Di contro, quanti maschi desiderano fare il colf, il baby-sitter o il badante? Dunque, non è sul piano socioeconomico che è rintracciabile una specificità della funzione paterno-maschile.
Altri fattori critici provengono dalla cultura diffusa nella nostra società e, correlativamente, dai valori perseguiti all’interno delle famiglie. Funzioni ritenute comunemente di pertinenza paterna, come l’imposizione di norme e limiti, l’educazione al duro impegno per la realizzazione di sé, sembrano difficili da esercitare in una società in cui crescono le aspirazioni all’immediato benessere consumistico, al facile successo individuale quando non individualistico.
In siffatto contesto si vorrebbe avere e dare ai figli tutto e subito, piuttosto che allenarli alla meritata e progressiva conquista. Spesso sono figli unici, lusingati da genitori e nonni circa un radioso avvenire, piuttosto che avviati al perseguimento di valori di rilevanza sociale: diventa così prioritario assecondarli e coltivarne le ambizioni narcisistiche.

Voci da un dataset
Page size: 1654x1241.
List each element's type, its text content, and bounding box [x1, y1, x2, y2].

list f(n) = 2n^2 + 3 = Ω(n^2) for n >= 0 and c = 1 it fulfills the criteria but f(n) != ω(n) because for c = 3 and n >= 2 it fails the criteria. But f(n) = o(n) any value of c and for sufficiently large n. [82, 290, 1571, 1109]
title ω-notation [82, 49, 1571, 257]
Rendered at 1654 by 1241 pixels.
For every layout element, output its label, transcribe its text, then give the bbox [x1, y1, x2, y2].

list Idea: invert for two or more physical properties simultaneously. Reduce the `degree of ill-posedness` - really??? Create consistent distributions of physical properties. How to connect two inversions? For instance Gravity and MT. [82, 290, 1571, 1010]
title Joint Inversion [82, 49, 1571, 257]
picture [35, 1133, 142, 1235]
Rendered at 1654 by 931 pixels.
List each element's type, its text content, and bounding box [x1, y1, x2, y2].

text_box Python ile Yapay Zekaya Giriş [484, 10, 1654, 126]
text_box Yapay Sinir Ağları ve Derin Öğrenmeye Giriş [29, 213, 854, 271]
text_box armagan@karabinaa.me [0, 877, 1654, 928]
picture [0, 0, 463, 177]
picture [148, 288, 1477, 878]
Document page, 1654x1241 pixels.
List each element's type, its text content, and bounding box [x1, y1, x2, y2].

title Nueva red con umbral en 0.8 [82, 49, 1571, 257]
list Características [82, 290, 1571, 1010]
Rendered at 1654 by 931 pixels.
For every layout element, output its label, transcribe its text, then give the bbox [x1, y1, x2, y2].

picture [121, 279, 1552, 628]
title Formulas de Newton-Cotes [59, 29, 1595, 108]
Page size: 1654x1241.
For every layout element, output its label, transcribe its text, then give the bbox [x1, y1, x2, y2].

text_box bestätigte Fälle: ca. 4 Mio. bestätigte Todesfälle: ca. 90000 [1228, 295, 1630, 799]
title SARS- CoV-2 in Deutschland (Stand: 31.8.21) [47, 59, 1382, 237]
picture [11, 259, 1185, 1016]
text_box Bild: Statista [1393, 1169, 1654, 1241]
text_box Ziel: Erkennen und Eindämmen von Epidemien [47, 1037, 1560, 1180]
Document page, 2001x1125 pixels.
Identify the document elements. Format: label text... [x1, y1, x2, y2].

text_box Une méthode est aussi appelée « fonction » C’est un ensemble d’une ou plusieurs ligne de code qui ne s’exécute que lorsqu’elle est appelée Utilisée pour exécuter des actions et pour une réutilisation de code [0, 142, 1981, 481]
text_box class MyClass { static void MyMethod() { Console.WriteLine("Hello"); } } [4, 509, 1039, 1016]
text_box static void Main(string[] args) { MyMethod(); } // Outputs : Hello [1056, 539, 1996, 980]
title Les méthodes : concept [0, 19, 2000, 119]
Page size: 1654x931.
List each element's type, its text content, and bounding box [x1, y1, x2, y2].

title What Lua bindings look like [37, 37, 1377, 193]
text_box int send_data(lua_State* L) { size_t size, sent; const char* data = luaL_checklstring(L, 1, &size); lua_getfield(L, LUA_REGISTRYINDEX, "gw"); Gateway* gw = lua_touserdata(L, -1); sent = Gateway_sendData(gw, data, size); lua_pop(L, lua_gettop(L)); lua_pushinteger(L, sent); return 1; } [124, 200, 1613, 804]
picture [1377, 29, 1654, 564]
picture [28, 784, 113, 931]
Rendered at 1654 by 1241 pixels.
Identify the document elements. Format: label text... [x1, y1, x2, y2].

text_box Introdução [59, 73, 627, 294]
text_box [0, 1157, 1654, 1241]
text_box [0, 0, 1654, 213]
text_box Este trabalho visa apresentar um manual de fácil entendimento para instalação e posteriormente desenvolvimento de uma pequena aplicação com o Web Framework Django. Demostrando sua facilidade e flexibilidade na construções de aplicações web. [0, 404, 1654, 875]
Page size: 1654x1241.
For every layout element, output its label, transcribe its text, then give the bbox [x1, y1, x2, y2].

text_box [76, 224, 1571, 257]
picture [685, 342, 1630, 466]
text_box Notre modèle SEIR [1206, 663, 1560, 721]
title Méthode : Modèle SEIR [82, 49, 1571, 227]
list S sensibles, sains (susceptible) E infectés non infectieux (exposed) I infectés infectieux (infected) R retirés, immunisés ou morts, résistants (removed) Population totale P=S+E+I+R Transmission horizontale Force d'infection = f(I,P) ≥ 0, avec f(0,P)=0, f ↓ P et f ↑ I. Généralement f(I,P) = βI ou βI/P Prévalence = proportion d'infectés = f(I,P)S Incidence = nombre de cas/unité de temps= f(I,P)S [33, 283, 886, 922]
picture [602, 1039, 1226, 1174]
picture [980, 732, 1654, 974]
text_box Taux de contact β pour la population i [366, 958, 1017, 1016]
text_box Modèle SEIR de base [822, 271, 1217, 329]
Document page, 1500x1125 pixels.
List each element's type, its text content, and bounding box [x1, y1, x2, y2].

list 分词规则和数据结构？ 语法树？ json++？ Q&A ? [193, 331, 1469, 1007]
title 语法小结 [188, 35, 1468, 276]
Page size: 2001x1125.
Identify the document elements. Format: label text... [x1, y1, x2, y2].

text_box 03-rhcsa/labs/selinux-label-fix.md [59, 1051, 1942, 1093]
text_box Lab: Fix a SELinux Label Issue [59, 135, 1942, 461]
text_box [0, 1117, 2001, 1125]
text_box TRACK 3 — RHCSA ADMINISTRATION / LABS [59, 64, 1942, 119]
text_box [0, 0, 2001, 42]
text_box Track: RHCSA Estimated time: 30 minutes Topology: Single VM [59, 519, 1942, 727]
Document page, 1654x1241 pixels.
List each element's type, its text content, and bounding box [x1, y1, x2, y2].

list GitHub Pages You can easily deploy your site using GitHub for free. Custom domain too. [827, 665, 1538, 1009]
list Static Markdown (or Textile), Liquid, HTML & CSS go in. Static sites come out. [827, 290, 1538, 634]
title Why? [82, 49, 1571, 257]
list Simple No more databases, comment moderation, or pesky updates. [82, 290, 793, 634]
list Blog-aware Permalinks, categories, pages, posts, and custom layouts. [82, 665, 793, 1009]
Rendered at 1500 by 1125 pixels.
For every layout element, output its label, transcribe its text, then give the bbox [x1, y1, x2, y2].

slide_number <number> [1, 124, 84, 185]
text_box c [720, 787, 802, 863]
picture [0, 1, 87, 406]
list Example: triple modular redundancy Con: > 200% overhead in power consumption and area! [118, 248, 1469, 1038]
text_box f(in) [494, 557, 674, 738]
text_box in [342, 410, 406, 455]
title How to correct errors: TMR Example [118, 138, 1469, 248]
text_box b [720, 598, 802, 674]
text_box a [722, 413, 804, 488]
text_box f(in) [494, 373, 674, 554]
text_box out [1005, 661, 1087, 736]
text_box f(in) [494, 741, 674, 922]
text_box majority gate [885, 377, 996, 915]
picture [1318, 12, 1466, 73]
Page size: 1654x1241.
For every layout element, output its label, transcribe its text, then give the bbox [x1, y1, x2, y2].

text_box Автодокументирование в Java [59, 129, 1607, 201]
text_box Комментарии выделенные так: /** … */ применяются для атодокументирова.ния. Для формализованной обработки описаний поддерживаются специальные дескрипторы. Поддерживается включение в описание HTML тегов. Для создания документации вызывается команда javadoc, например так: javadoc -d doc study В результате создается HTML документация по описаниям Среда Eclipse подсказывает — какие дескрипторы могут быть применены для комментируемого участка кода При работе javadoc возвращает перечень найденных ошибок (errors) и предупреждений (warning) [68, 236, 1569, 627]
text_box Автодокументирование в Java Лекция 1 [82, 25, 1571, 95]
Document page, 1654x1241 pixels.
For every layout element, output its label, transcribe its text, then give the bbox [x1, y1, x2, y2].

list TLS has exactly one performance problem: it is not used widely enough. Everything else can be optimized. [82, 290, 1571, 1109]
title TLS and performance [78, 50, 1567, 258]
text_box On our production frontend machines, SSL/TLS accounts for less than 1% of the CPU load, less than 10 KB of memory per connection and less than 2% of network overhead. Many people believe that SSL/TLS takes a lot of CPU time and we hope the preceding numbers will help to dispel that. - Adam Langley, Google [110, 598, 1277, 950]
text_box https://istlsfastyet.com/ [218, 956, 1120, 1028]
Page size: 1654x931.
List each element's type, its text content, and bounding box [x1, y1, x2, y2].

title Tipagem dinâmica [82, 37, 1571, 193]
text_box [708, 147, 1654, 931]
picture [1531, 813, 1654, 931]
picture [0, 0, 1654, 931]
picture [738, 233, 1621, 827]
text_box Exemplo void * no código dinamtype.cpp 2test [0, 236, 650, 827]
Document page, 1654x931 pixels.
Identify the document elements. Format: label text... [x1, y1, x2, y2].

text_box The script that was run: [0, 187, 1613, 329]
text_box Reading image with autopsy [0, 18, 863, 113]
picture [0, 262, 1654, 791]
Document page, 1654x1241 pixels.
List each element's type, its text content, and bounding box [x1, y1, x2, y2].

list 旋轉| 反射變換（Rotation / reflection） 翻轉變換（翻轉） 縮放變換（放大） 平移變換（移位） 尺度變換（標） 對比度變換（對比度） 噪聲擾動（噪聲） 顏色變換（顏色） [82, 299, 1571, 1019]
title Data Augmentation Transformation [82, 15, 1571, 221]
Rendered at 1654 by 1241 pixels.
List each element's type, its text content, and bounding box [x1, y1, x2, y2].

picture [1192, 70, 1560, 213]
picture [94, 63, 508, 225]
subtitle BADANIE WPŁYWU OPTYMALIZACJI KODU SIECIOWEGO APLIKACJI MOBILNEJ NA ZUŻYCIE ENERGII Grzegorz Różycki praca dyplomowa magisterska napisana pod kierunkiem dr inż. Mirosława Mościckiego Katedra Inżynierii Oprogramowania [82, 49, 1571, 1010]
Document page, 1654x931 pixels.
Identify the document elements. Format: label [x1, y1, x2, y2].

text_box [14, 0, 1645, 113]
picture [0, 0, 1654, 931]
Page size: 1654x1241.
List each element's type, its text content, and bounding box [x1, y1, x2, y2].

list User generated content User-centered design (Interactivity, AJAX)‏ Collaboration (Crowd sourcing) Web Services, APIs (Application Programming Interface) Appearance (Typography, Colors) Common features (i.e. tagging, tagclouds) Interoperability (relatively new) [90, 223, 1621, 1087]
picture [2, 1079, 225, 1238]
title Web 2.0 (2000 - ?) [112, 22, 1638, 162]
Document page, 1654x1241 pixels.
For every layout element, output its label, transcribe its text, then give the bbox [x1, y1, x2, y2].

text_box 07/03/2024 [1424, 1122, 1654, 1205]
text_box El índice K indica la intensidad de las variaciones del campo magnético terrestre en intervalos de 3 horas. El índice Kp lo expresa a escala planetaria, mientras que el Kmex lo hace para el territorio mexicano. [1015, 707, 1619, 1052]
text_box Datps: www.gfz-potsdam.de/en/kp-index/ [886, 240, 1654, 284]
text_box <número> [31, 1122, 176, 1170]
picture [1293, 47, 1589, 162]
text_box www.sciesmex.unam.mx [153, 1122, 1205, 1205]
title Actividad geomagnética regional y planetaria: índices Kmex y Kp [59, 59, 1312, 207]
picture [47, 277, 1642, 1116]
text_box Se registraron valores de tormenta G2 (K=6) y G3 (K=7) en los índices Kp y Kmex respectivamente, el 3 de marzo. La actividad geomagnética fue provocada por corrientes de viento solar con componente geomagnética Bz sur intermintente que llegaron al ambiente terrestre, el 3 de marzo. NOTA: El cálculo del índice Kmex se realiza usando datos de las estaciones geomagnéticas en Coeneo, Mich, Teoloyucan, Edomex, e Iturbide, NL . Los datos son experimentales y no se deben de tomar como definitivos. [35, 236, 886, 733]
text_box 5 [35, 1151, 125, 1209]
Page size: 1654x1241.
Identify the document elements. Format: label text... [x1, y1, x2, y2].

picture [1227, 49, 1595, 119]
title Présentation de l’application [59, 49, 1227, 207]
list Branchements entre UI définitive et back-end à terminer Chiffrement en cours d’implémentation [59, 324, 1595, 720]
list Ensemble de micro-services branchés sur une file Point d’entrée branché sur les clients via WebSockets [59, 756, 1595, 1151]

Dettagli esercizio:
Per favore, riscrivi sotto forma di elenco il paragrafo del testo sulla funzione paterna che comincia con «Altri fattori critici», conservandone i fatti principali.

Compito svolto:
- Altri fattori critici derivano dalla cultura diffusa nella nostra società e dai valori perseguiti nelle famiglie.
- Alcune funzioni ritenute di solito paterne sembrano difficili da esercitare. Tra queste ci sono l'imposizione di norme e limiti e l'educazione al duro impegno per realizzarsi.
- La difficoltà nasce in una società in cui crescono le aspirazioni al benessere consumistico immediato e al facile successo individuale, talvolta individualistico.